This week's Reader Question is short and sweet, though the answer is a bit longer. Reader Jemajo asked the question through our submission form:
Can a communicant dip the Host in the Precious Blood in the Roman Catholic rite?
The practice of dipping the consecrated Host in the consecrated Precious Blood, in order to administer Holy Communion under both species, is customary in the Eastern rites of the Catholic Church and in the Eastern Orthodox Churches. The technical name for this is intinction, which simply means "to dip into." In most of the Eastern Churches, the bread used for Communion is leavened, so it cut into cubes and, after consecration of both the bread and the wine, is placed into the chalice with the Precious Blood. It is then administered to the faithful from a spoon.
The reader is asking about the Latin rite of the Catholic Church, however. In the Mass, intinction is allowed, but only under strict conditions.The particular situation that the reader outlines—the communicant receiving the Host in his hand, and then dipping it into the Precious Blood—is absolutely forbidden.
If Holy Communion is to be distributed in the Latin rite by intinction, then the practice that is followed in the Maronite rite of the Church must be followed. The Maronites (primarily Lebanese) use an unleavened host, like Latin rite Catholics do, but they administer Communion under both kinds through intinction.
The priest or deacon takes the Host and dips it into the Precious Blood before administering the Host to the communicant on the tongue. At no point does the communicant touch the Host with his hands—before, during, or after the intinction.
Priests who have a pastoral reason for giving Holy Communion under both kinds and want to do so through the practice of intinction must perform the intinction themselves, and they must then administer the Body and Blood only on the tongue, and not in the hand. The Church requires this not only in order to safeguard the Precious Blood, but also because communicants are to receive Communion, not to administer it to themselves.

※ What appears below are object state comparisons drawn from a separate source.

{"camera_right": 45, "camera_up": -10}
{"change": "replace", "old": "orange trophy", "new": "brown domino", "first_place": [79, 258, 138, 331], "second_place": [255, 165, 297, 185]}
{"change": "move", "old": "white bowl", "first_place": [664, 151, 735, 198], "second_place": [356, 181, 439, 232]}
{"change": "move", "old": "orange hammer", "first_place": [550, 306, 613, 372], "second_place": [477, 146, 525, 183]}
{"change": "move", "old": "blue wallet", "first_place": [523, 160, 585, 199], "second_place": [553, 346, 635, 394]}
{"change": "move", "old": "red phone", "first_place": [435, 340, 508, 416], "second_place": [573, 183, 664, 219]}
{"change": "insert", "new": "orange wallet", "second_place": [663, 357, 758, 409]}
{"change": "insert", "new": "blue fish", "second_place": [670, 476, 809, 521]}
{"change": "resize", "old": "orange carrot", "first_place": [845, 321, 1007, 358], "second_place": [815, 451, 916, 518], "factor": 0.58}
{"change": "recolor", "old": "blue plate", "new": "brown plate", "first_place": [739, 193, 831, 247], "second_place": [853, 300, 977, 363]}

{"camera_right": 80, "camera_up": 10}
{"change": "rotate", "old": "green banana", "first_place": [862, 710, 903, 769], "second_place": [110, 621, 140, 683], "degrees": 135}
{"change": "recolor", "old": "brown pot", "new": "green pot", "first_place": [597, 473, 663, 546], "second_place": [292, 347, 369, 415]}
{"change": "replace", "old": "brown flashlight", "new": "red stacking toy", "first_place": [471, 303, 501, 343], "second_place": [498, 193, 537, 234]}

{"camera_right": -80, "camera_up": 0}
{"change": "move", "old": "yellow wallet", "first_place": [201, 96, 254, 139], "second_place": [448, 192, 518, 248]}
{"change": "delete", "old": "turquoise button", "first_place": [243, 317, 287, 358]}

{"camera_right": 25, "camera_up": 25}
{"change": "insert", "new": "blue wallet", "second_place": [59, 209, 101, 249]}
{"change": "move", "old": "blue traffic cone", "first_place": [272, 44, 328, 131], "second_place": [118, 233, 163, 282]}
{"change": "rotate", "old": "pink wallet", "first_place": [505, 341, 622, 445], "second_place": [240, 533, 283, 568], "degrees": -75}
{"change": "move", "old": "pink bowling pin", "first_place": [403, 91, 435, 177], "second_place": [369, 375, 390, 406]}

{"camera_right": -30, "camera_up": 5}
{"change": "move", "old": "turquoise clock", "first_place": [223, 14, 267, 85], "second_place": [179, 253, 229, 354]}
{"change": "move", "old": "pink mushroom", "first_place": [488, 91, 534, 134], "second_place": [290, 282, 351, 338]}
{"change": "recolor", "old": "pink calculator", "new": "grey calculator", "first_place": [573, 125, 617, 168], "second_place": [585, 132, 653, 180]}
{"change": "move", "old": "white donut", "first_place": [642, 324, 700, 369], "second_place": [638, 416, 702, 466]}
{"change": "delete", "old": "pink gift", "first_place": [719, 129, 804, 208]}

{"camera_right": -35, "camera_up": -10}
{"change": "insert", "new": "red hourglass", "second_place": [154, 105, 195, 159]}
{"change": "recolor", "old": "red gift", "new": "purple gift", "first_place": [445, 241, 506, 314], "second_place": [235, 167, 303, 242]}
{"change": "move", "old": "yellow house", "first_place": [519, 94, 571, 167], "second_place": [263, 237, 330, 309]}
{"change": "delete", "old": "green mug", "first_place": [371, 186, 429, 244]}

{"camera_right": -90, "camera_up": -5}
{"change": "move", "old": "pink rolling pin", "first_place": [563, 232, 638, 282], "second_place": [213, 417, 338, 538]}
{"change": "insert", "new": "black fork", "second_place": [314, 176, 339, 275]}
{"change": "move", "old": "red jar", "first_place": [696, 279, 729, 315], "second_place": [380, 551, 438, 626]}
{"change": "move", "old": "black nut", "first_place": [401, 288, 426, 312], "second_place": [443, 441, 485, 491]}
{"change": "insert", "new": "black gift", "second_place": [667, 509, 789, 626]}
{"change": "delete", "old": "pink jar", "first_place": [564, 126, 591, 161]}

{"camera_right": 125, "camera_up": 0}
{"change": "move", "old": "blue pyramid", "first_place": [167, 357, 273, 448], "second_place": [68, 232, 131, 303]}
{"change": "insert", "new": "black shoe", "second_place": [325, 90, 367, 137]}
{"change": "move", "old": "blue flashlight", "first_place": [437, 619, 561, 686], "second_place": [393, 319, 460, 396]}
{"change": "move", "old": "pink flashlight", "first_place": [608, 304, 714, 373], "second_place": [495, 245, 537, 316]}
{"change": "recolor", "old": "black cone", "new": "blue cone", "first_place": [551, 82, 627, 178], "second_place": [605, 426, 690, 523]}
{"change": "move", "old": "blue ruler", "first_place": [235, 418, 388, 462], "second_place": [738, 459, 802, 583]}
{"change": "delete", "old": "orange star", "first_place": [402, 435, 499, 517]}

That said, it is sadly not uncommon, in Latin rite churches where Communion is offered under both species, to see a communicant receive the Host in his hands and then proceed to the chalice, where he dips it into the Precious Blood. But such a practice is strictly forbidden, and priests in parishes where it is occurring need to instruct the faithful in the proper method of receiving Communion. Indeed, if the abuse continues, they may need to quit offering Communion under both species.